Chapter 2 describes how police perceptions about the appropriate role for female sexuality on the continuum of public to private spaces impact the policing of sex workers. The visibility of deviant sexualities created a complex geography of sex work, as diverse as it was subversive. The distinction between public and private influenced the approaches police adopted to the policing of sex work. This chapter focuses on the Hillbrow area of Johannesburg, where there was a legalized and regulated policing approach to sex work. Sex work that occurred in quasi-private spaces, such as brothels, was heavily regulated and subject to varying license agreements and "understandings" between the police and brothel owners in Hillbrow. However, there was a blanket policy prohibiting street-based sex work in Hillbrow because the police determined that the sex work was more hygienic, and therefore permissible, where it was less visible.

3 INFORMAL POLICING IN ROSEBANK
chapter abstract

Street-based sex work was tolerated in Rosebank and Illovo but was subject to informal rules negotiated between individual police members, sex workers, and clients. This chapter describes the risks of this informality, which include widespread corruption and police officers, predominantly Black, who felt nostalgia about apartheid. Police initially treated sex work as if it were decriminalized in order to respect the human rights of sex workers, but eventually replaced this approach a partial criminalization approach, where the clients of sex workers were targets for arrests. The sex workers reported feeling stigmatized; several sex workers reported being attacked by their clients who suspected that they were cooperating with the police; and I was caught in the cross hairs of this approach when police officers attempted to unlawfully arrest me when I responded to a sex worker's plea for assistance during one of these arrests.

4 POLICING BEAUTY
chapter abstract

This chapter discusses how subjective understandings of the bodily capital of the sex workers and police perceptions about beauty were connected to the policing of sex workers. In Hillbrow, the police officers appeared to respect brothels with beautiful sex workers, reasoning that these sex workers were "true professionals." Police officers had clear views about which brothels and sex workers possessed "beauty," and there was a connection between the frequency of police raids and the perceived beauty of the sex workers. The police engaged in additional raids and heightened policing of brothels that they described as having more professional sex workers, although they also indicated that they were less dangerous.
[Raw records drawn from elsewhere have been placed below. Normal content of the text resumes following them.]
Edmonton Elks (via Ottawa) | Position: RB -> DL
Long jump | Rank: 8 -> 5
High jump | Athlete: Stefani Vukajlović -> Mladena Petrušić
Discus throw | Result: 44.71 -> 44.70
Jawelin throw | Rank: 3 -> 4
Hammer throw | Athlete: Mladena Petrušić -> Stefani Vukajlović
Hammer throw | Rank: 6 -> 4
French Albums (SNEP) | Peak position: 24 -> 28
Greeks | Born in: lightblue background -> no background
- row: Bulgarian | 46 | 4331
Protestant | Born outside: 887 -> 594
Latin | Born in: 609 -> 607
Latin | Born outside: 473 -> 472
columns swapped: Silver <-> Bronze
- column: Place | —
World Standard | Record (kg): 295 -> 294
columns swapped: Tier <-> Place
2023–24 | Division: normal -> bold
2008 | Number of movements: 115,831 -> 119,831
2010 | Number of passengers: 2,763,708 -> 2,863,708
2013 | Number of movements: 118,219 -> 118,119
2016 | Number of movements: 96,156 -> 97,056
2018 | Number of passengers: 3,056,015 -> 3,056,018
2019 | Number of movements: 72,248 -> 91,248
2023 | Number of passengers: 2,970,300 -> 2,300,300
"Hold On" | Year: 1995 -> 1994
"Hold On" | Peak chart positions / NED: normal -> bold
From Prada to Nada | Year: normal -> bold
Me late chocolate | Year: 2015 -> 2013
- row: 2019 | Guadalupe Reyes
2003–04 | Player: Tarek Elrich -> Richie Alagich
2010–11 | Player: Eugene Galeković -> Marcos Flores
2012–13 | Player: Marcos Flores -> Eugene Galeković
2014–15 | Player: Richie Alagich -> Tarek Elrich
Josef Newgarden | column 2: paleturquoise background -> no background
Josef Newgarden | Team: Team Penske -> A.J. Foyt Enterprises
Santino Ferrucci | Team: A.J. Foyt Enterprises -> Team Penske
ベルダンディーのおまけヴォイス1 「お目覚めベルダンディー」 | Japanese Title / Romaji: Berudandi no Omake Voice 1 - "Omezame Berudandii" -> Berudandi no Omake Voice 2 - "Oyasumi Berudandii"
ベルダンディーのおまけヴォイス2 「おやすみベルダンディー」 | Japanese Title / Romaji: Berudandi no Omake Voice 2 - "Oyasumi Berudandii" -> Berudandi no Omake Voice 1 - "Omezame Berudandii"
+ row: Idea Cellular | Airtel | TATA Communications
This chapter examines why police appeared more likely to police less dangerous spaces.

5 SEX WORK, FEMINISM, AND POLICY
chapter abstract

This chapter argues that the current feminist debates about sex work largely ignore the lived reality of sex workers. The ethnographic findings show that women, particularly women in developing countries who experience intersectional forms of marginalization, have the ability to act in resistance, even within patriarchal systems and structures. This chapter argues that the popular, radical feminist framework ignores the harms of criminalizing sex work clients and elevates elitist moral arguments about sex over the experiences of sex workers of color who often experience harm from the criminal legal system. This chapter adopts an intersectional theoretical framework to challenge feminist accounts of sex work that rely on the use of punishment and criminalization. It cautions against the use of criminalization as a form of protection while suggesting that alternative strategies, including communication and narrative strategies complement current advocacy for the decriminalization of sex work.

CONCLUSION
chapter abstract

This final section acknowledges the complexity of the policing of sex work and argues that while decriminalization of sex work may be favorable in most locations, a human rights approach to sex work requires more than just decriminalization.